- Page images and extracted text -
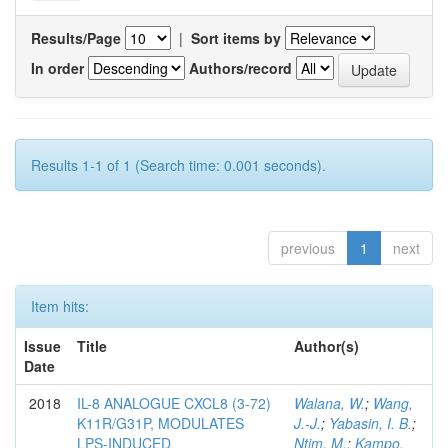
Results/Page
|
Sort items by
In order
Authors/record
Results 1-1 of 1 (Search time: 0.001 seconds).
previous
1
next
Item hits:
Issue
Title
Author(s)
Date
2018
IL-8 ANALOGUE CXCL8 (3-72)
Walana, W.
;
Wang,
K11R/G31P, MODULATES
J.-J.
;
Yabasin, I. B.
;
LPS-INDUCED
Ntim, M.
;
Kampo,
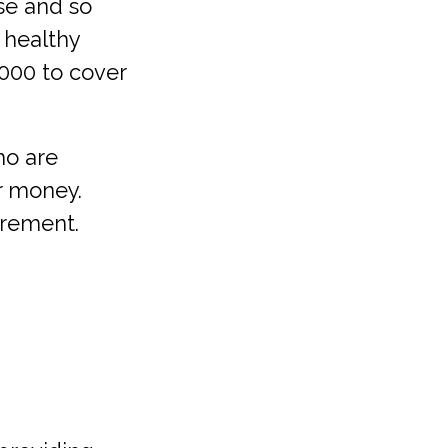
se and so
 healthy
,000 to cover
o are
ir money.
irement.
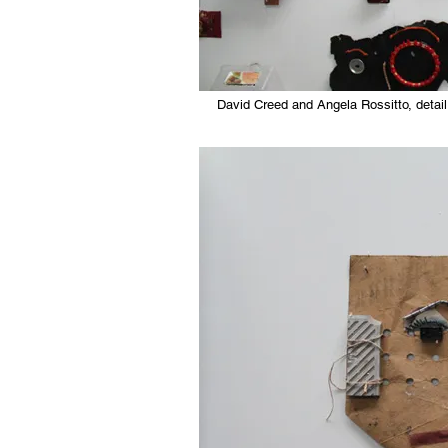
David Creed and Angela Rossitto, detail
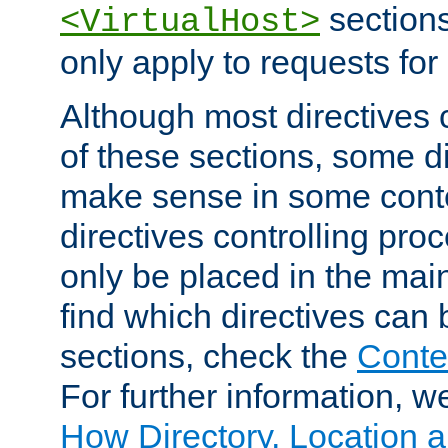
sections,
<VirtualHost>
only apply to requests for 
Although most directives 
of these sections, some di
make sense in some conte
directives controlling pro
only be placed in the main
find which directives can
sections, check the
Conte
For further information, w
How Directory, Location a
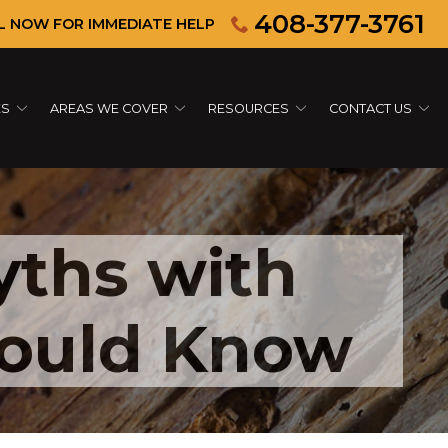
408-377-3761
L NOW FOR IMMEDIATE HELP
ES
AREAS WE COVER
RESOURCES
CONTACT US
ths with
hould Know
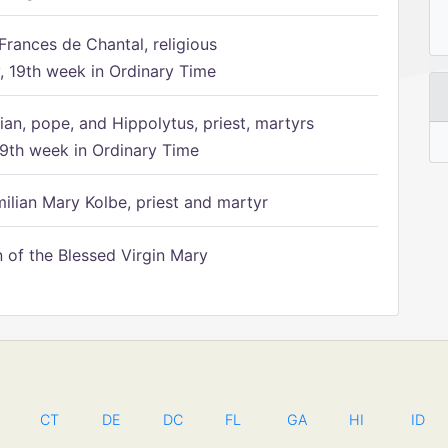
Frances de Chantal, religious
 19th week in Ordinary Time
ian, pope, and Hippolytus, priest, martyrs
9th week in Ordinary Time
ilian Mary Kolbe, priest and martyr
of the Blessed Virgin Mary
CT
DE
DC
FL
GA
HI
ID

- Work required -
Express the extracted text from all of the material above as a JSON list of strings, with one string for each line and blank lines left out. Omit the pictures from the answer.

- Response to this task -
[
  "Results/Page",
  "|",
  "Sort items by",
  "In order",
  "Authors/record",
  "Results 1-1 of 1 (Search time: 0.001 seconds).",
  "previous",
  "1",
  "next",
  "Item hits:",
  "Issue",
  "Title",
  "Author(s)",
  "Date",
  "2018",
  "IL-8 ANALOGUE CXCL8 (3-72)",
  "Walana, W.",
  ";",
  "Wang,",
  "K11R/G31P, MODULATES",
  "J.-J.",
  ";",
  "Yabasin, I. B.",
  ";",
  "LPS-INDUCED",
  "Ntim, M.",
  ";",
  "Kampo,",
  "se and so",
  " healthy",
  ",000 to cover",
  "o are",
  "ir money.",
  "irement.",
  "David Creed and Angela Rossitto, detail",
  "sections,",
  "<VirtualHost>",
  "only apply to requests for ",
  "Although most directives ",
  "of these sections, some di",
  "make sense in some conte",
  "directives controlling pro",
  "only be placed in the main",
  "find which directives can",
  "sections, check the",
  "Conte",
  "For further information, w",
  "How Directory, Location a",
  "408-377-3761",
  "L NOW FOR IMMEDIATE HELP",
  "ES",
  "AREAS WE COVER",
  "RESOURCES",
  "CONTACT US",
  "ths with",
  "hould Know",
  "Frances de Chantal, religious",
  " 19th week in Ordinary Time",
  "ian, pope, and Hippolytus, priest, martyrs",
  "9th week in Ordinary Time",
  "ilian Mary Kolbe, priest and martyr",
  "of the Blessed Virgin Mary",
  "CT",
  "DE",
  "DC",
  "FL",
  "GA",
  "HI",
  "ID"
]